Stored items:
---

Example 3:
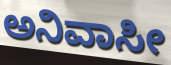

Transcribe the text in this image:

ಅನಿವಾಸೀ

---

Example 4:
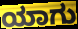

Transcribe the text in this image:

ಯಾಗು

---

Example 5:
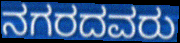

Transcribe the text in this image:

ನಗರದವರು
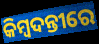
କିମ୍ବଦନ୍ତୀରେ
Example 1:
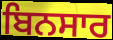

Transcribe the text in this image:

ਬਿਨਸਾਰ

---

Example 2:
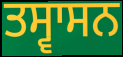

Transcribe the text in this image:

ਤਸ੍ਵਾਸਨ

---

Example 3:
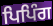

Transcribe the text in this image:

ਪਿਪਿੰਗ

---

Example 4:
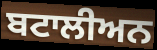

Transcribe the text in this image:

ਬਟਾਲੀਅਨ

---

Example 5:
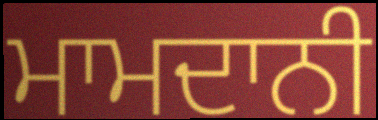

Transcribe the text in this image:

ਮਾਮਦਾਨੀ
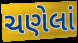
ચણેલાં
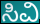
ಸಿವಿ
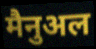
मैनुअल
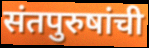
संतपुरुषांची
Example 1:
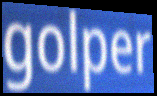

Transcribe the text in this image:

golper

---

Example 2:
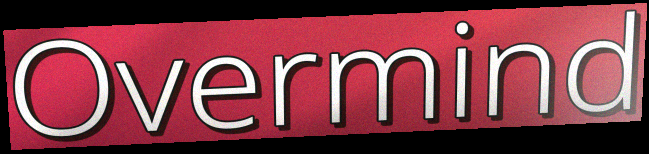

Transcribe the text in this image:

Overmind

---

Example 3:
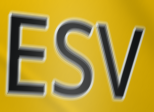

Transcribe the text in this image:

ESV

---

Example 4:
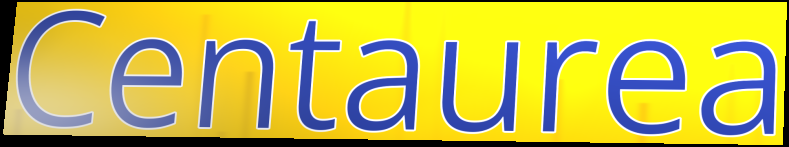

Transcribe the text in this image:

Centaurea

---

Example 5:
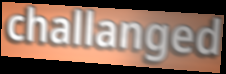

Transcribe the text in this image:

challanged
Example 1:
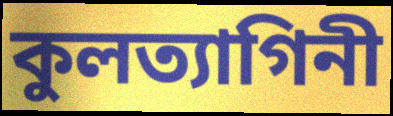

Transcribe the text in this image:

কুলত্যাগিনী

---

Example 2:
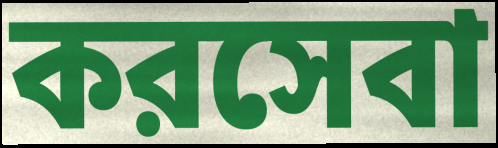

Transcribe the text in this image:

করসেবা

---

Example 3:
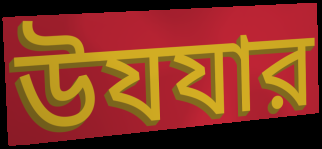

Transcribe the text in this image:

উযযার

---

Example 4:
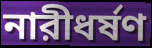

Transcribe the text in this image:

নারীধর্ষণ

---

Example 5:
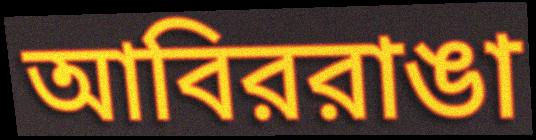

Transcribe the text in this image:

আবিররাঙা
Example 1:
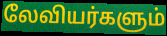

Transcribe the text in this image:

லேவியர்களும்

DIRECTIONS FOR THIS TASK: With the images excluded, output every record verbatim.

SOLUTION TO THE PROBLEM:
---

Example 3:

Transcribe the text in this image:

ಅನಿವಾಸೀ

---

Example 4:

Transcribe the text in this image:

ಯಾಗು

---

Example 5:

Transcribe the text in this image:

ನಗರದವರು
କିମ୍ବଦନ୍ତୀରେ
Example 1:

Transcribe the text in this image:

ਬਿਨਸਾਰ

---

Example 2:

Transcribe the text in this image:

ਤਸ੍ਵਾਸਨ

---

Example 3:

Transcribe the text in this image:

ਪਿਪਿੰਗ

---

Example 4:

Transcribe the text in this image:

ਬਟਾਲੀਅਨ

---

Example 5:

Transcribe the text in this image:

ਮਾਮਦਾਨੀ
ચણેલાં
ಸಿವಿ
मैनुअल
संतपुरुषांची
Example 1:

Transcribe the text in this image:

golper

---

Example 2:

Transcribe the text in this image:

Overmind

---

Example 3:

Transcribe the text in this image:

ESV

---

Example 4:

Transcribe the text in this image:

Centaurea

---

Example 5:

Transcribe the text in this image:

challanged
Example 1:

Transcribe the text in this image:

কুলত্যাগিনী

---

Example 2:

Transcribe the text in this image:

করসেবা

---

Example 3:

Transcribe the text in this image:

উযযার

---

Example 4:

Transcribe the text in this image:

নারীধর্ষণ

---

Example 5:

Transcribe the text in this image:

আবিররাঙা
Example 1:

Transcribe the text in this image:

லேவியர்களும்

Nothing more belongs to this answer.